━━ SOURCE DATA ━━

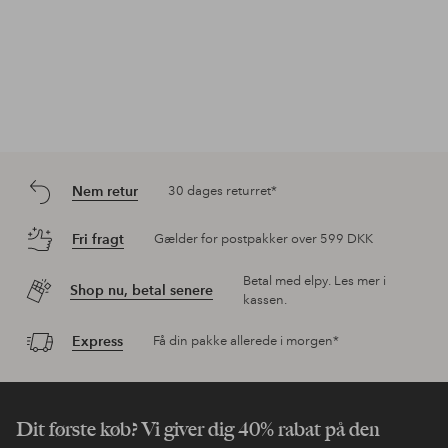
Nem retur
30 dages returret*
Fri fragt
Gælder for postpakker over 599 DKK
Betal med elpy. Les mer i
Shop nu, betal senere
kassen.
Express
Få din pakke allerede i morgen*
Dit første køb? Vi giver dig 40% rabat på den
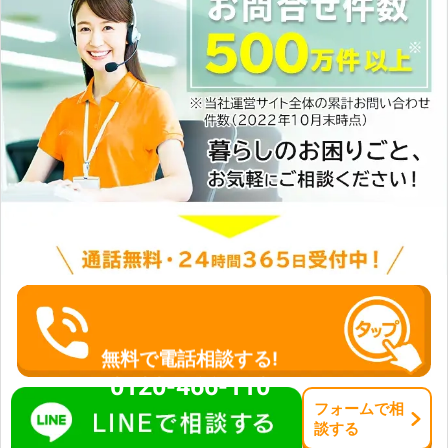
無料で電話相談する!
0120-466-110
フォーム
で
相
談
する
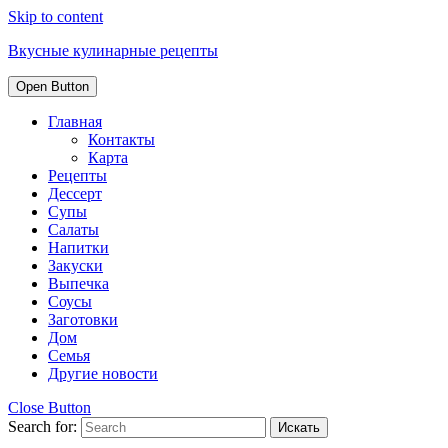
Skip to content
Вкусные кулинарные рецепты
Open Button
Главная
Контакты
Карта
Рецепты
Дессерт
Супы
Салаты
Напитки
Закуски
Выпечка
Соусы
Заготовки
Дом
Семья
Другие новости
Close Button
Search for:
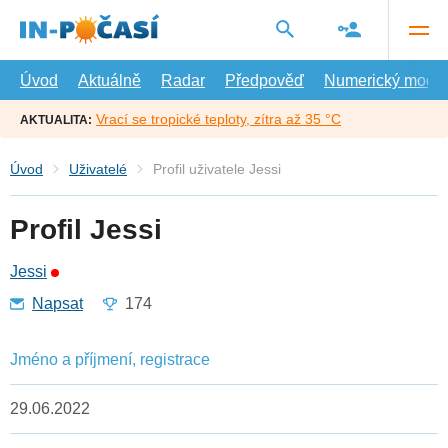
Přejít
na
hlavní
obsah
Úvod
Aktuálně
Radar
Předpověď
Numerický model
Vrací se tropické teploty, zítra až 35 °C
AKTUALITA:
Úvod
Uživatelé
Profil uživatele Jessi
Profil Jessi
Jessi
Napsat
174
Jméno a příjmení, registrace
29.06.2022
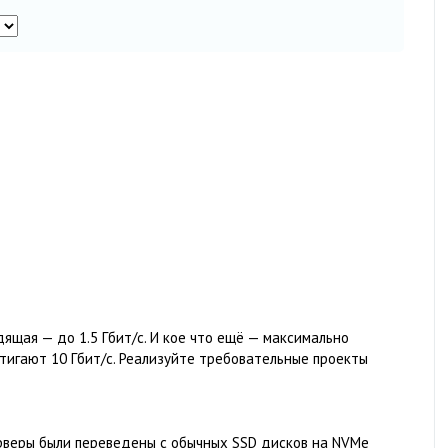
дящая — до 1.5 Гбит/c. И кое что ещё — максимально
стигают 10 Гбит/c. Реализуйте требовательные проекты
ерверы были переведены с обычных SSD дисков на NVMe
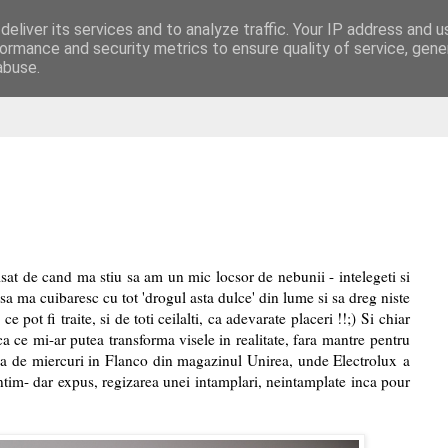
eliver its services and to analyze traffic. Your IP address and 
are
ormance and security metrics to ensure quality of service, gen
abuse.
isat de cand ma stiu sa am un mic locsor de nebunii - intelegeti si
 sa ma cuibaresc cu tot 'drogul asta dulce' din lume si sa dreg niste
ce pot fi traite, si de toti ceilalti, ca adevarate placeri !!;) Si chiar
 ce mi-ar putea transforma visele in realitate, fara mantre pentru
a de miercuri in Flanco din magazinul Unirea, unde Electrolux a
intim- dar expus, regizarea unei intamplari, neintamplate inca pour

━━━
━━ SOURCE DATA ━━

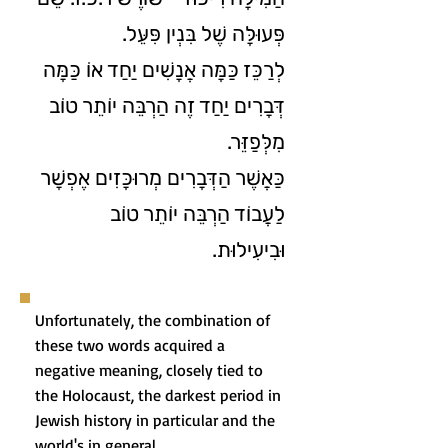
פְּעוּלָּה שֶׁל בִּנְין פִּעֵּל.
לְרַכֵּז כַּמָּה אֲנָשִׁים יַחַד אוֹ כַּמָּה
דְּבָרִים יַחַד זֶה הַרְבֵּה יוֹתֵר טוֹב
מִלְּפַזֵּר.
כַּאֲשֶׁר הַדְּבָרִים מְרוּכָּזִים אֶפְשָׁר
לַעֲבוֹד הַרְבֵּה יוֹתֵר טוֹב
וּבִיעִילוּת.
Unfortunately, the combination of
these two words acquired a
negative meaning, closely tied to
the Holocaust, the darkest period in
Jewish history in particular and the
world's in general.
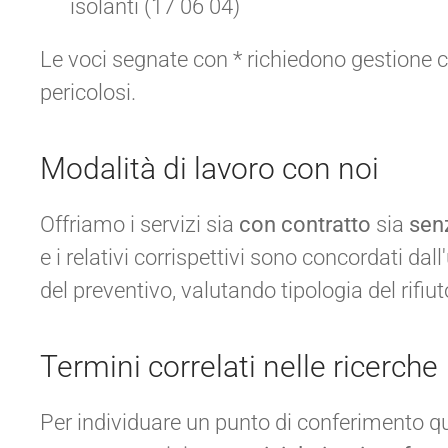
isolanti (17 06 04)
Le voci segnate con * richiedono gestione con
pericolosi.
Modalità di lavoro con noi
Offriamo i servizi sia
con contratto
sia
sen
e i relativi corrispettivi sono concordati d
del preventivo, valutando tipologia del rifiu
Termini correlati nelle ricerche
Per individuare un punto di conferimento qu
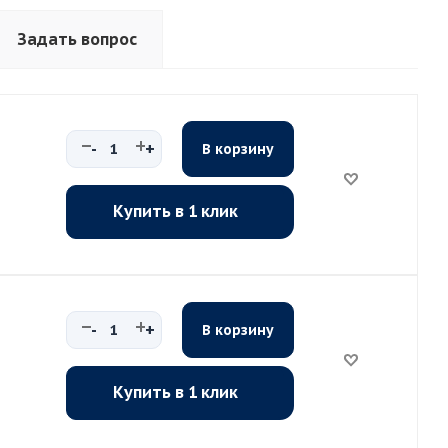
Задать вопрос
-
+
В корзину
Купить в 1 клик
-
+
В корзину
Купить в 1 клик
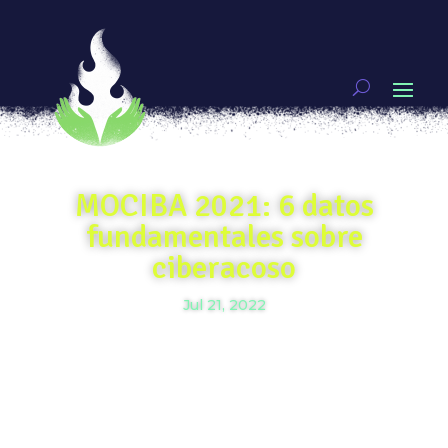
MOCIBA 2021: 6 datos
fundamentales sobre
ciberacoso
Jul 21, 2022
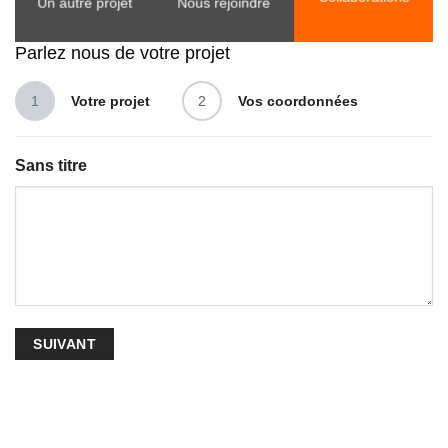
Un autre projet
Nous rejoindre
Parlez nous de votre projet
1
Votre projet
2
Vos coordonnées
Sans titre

━━━

▸ **PROBLEM STATEMENT**
Rewrite the lines from "дящая — до 1.5" through "ерверы были переведены", changing "Гбит/c" to "Мбит/c" and leaving everything else unchanged.

▸ **WRITTEN RESPONSE**
дящая — до 1.5 Мбит/c. И кое что ещё — максимально
стигают 10 Мбит/c. Реализуйте требовательные проекты
ерверы были переведены с обычных SSD дисков на NVMe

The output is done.